2. Répartition et importance
• Âge des bassins houillers
On connaît des sédiments charbonneux dès le Protérozoïque, mais il n'y a pas de dépôts houillers importants dans les formations anciennes. Seule la shungite de la région du lac Onega est assez abondante pour avoir été exploitée pendant la guerre pour chauffer les locomotives d'une ligne de chemin de fer soviétique.
L'absence de gisements houillers dans ces formations, estime-t-on généralement, est liée à l'absence de végétation continentale aux époques correspondantes, mais cette notion est de plus en plus remise en question par les découvertes récentes.
Quoi qu'il en soit, c'est seulement à la fin du Dévonien et surtout au Carbonifère qu'on commence à en trouver des quantités industrielles. Il existe ensuite des gisements houillers à toutes les époques, mais les plus importants sont localisés dans le Crétacé terminal et le Cénozoïque (fig.3).

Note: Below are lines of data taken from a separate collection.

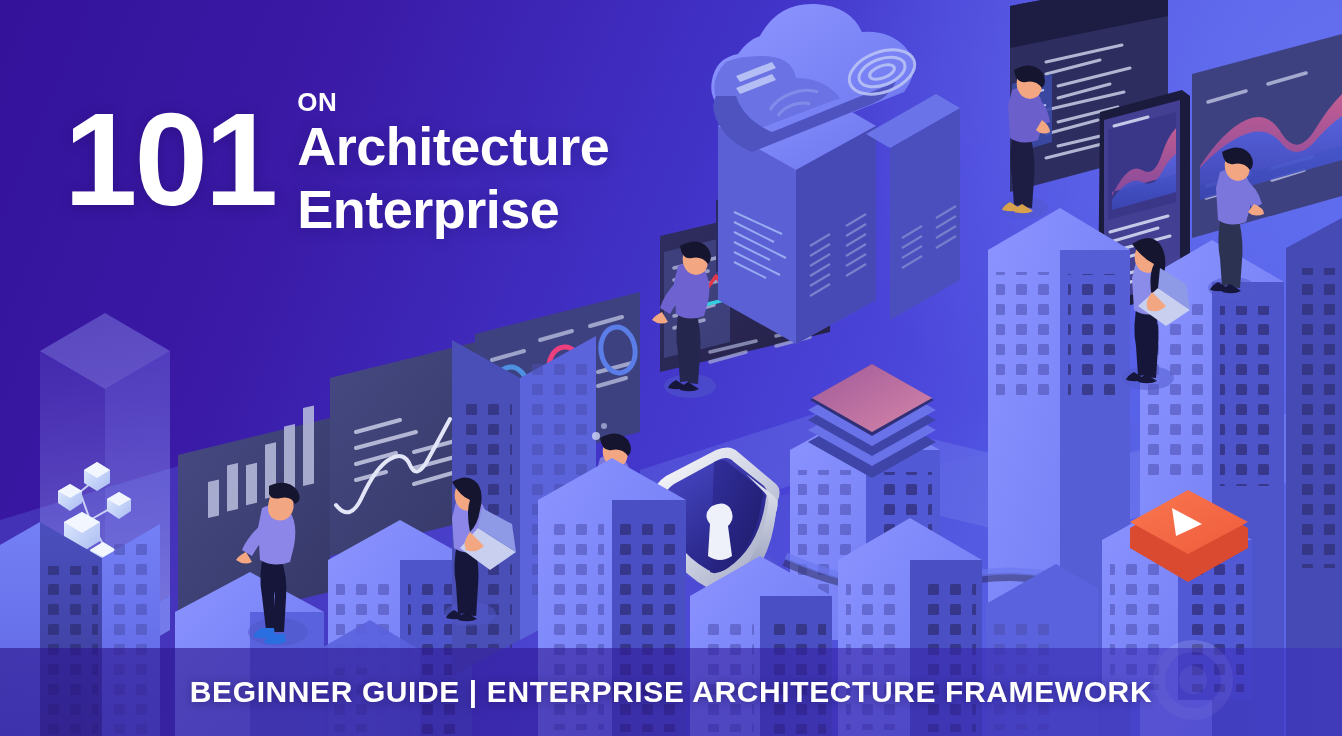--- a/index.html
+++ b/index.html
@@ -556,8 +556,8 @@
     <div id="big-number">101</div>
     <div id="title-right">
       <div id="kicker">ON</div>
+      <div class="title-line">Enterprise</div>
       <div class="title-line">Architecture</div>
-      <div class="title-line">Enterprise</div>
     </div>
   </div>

On remarquera que les maxima d'accumulation du charbon, au Carbonifère et au Permien d'une part, au Cénozoïque d'autre part, correspondent aux grandes orogenèses hercynienne et alpine. Comme on l'a vu, en effet, l'explication de la roche charbon ne doit pas être recherchée dans un prétendu gigantisme de la flore. Le problème est plutôt de savoir pourquoi ce matériel végétal n'a pas été détruit, comme il l'est habituellement, mais a été conservé dans le sol jusqu'à nos jours. Or, au cours des orogenèses, en même temps que s'élevaient des montagnes se creusaient des dépressions, des bassins de subsidence dans lesquels s'accumulaient au fur et à mesure les sédiments provenant de l'érosion, suivant le rythme décrit plus haut. Et c'est parce qu'il y avait à ces époques de tels bassins de subsidence aptes à emmagasiner les sédiments végétaux que l'on y trouve aujourd'hui les bassins houillers.
Quant aux tourbes qui se déposent de nos jours, rien ne prouve qu'elles seront épargnées par l'érosion.